**Your task**
Lines from the line with "Editorial Board, Psychological" to the line with "Ad Hoc Reviewer, Research" in the entries below, and only those, must be output exactly, with both ends included.

Data for this task below:

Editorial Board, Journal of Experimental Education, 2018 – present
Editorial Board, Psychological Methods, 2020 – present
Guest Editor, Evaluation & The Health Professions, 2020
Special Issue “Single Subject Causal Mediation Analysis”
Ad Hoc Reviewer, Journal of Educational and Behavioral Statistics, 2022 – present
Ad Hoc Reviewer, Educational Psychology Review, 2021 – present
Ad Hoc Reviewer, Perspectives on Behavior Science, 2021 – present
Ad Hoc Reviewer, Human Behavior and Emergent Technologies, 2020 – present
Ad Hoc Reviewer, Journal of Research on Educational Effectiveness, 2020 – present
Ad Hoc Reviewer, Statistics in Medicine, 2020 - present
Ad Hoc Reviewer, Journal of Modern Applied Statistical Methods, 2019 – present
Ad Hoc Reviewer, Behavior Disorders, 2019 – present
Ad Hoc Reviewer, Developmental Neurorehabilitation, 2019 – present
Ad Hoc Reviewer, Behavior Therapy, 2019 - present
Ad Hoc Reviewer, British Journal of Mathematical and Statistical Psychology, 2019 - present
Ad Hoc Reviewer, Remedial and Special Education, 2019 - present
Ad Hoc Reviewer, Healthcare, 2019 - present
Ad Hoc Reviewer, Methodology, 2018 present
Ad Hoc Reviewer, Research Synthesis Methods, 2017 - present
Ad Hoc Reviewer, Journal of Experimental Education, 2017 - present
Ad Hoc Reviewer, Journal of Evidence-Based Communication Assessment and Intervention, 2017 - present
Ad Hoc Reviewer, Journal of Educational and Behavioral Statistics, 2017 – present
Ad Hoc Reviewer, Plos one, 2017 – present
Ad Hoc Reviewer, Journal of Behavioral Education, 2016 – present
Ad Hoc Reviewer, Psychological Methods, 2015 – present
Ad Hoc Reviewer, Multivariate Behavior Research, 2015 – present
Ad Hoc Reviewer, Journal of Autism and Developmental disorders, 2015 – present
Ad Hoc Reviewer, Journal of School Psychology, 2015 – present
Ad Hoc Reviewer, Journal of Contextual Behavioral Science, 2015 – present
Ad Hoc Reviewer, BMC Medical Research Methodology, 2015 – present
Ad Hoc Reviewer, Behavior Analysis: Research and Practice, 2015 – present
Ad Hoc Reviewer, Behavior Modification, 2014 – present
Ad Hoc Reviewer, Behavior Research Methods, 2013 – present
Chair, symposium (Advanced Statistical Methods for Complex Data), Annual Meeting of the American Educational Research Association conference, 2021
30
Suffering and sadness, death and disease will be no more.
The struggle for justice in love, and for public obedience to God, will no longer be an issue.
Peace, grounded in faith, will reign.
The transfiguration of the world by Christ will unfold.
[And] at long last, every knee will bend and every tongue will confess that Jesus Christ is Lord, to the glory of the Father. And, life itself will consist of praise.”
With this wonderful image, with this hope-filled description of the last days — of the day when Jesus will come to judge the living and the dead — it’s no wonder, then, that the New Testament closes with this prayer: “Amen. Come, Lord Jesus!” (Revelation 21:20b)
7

End of Data for this task.

**Answer below**
Editorial Board, Psychological Methods, 2020 – present
Guest Editor, Evaluation & The Health Professions, 2020
Special Issue “Single Subject Causal Mediation Analysis”
Ad Hoc Reviewer, Journal of Educational and Behavioral Statistics, 2022 – present
Ad Hoc Reviewer, Educational Psychology Review, 2021 – present
Ad Hoc Reviewer, Perspectives on Behavior Science, 2021 – present
Ad Hoc Reviewer, Human Behavior and Emergent Technologies, 2020 – present
Ad Hoc Reviewer, Journal of Research on Educational Effectiveness, 2020 – present
Ad Hoc Reviewer, Statistics in Medicine, 2020 - present
Ad Hoc Reviewer, Journal of Modern Applied Statistical Methods, 2019 – present
Ad Hoc Reviewer, Behavior Disorders, 2019 – present
Ad Hoc Reviewer, Developmental Neurorehabilitation, 2019 – present
Ad Hoc Reviewer, Behavior Therapy, 2019 - present
Ad Hoc Reviewer, British Journal of Mathematical and Statistical Psychology, 2019 - present
Ad Hoc Reviewer, Remedial and Special Education, 2019 - present
Ad Hoc Reviewer, Healthcare, 2019 - present
Ad Hoc Reviewer, Methodology, 2018 present
Ad Hoc Reviewer, Research Synthesis Methods, 2017 - present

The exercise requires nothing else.